There is an old lady in the hallway, every day, seated in her
wheelchair every time I visit my mother. She babbles. It resembles
baby talk. It sounds like "Mata Pata." Over and over. "Mama Papa"?
She is at least 90. The span of her memory frightens me. Will I
remember so long? The answer I fear is Yes.


There are people visiting the Home who are in their sixties. Their
relative—mother, father— has been there since they were in their
forties. This is their world as much as it is their parents'. Oh
Fool, I shall go mad.


One morning I put on the NBC morning show on TV and Willard Scott is
doing his jolly ho-ho greeting to Mrs. Evelyn Crabtree of North Salem,
Massachusetts, 114 years young today. It is funny. Maybe. I say to
my wife "If my mother lives to be 114, I will be 79. On visiting
days, the kids can go to the nursing home to visit their grandmother,
then go visit their father in the hospital for the criminally insane."


My mother greets me one afternoon by demanding to leave.

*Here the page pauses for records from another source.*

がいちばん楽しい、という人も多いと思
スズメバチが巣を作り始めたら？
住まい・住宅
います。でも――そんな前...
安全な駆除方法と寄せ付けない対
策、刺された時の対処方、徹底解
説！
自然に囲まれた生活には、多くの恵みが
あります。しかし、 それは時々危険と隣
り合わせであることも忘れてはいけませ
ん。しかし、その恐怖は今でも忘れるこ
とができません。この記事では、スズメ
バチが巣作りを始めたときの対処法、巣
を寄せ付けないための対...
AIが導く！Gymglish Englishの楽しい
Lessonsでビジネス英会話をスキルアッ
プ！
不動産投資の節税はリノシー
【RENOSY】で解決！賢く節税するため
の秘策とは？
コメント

She cannot
walk but wants to go home or to our house. I am trying to be
reasonable. Inexplicably I want to hit her. "You cannot live alone
anymore, and in our house cannot handle the stairs, you would not be
able to get to the bathroom, and nobody is home during the day." "Oh.
Never mind." Good. My mother is Gilda Radner. At home alcohol and
tranks merely get me straight.


I take home her delicate washables. I tune her radio. I hold her
hand. "You are a good man, Kenny" she says to me. I thank her,
excuse myself, and go into the hall. I begin to cry because it is too
little. It is too late. I am 47 years old. All I ever heard from
her was that I was helpless and hopeless, a drag and drain, my wife
was disrespectful, and then she played favorites between my sons. And
now I am transformed into a good man. She proved the old Polish Jewish
scholar of Radun nailed it: "Life and death are in the power of the
tongue." I will forgive her for her performative words when I descend
into Hell to find her. Still, the weak compliment helps me get
through the next year of tending her through relearning walking, then
a mind-robbing stroke, dementia, and not having enough people at the
graveside to recite a proper Kaddish. We do it improperly.